(Stored data entries)

--- START ---

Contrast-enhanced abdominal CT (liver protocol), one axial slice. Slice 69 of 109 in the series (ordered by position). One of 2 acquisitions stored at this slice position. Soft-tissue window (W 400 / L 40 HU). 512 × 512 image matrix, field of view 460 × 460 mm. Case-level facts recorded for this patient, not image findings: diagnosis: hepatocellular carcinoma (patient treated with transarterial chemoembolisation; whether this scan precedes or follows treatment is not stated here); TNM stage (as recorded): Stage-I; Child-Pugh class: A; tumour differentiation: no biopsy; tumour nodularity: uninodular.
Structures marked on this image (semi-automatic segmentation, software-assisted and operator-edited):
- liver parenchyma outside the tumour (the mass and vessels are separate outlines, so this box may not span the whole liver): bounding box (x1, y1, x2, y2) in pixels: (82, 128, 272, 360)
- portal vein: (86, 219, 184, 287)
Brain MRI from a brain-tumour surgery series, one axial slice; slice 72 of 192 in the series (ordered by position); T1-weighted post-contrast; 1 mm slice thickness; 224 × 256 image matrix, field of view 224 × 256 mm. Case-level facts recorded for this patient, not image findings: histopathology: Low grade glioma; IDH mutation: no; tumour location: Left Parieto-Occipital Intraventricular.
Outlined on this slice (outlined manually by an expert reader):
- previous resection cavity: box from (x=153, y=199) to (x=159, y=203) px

--- END ---
--- START ---

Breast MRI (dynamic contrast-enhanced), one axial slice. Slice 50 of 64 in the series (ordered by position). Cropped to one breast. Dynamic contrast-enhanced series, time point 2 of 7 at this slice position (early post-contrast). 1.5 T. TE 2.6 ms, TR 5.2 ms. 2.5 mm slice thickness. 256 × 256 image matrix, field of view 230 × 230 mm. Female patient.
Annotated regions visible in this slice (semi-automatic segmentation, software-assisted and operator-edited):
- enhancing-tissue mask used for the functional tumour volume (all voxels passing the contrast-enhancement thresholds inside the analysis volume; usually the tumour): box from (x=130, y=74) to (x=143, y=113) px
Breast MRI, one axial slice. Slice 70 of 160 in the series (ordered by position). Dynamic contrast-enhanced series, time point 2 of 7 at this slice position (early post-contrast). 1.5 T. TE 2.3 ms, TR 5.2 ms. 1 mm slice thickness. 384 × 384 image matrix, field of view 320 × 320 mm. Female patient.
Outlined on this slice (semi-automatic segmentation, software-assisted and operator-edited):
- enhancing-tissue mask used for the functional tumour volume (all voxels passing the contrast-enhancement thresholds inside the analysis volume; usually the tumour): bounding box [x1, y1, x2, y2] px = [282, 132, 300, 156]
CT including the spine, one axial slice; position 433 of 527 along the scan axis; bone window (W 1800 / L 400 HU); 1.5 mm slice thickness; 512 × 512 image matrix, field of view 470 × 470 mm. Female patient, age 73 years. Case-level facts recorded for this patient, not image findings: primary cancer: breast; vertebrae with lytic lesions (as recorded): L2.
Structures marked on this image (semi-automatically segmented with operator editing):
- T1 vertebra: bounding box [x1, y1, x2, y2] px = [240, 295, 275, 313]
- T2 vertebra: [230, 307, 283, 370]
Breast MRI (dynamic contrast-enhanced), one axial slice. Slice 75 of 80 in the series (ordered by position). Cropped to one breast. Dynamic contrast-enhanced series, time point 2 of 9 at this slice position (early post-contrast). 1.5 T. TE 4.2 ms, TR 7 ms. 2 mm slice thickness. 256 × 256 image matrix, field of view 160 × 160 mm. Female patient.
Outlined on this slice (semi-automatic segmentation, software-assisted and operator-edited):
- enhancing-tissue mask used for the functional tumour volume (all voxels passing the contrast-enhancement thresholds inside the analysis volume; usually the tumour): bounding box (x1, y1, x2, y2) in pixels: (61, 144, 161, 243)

--- END ---

Description of the task – Considering the records above, count the lines where the string "operator" occurs and return that number alone.

Exercise answer – 5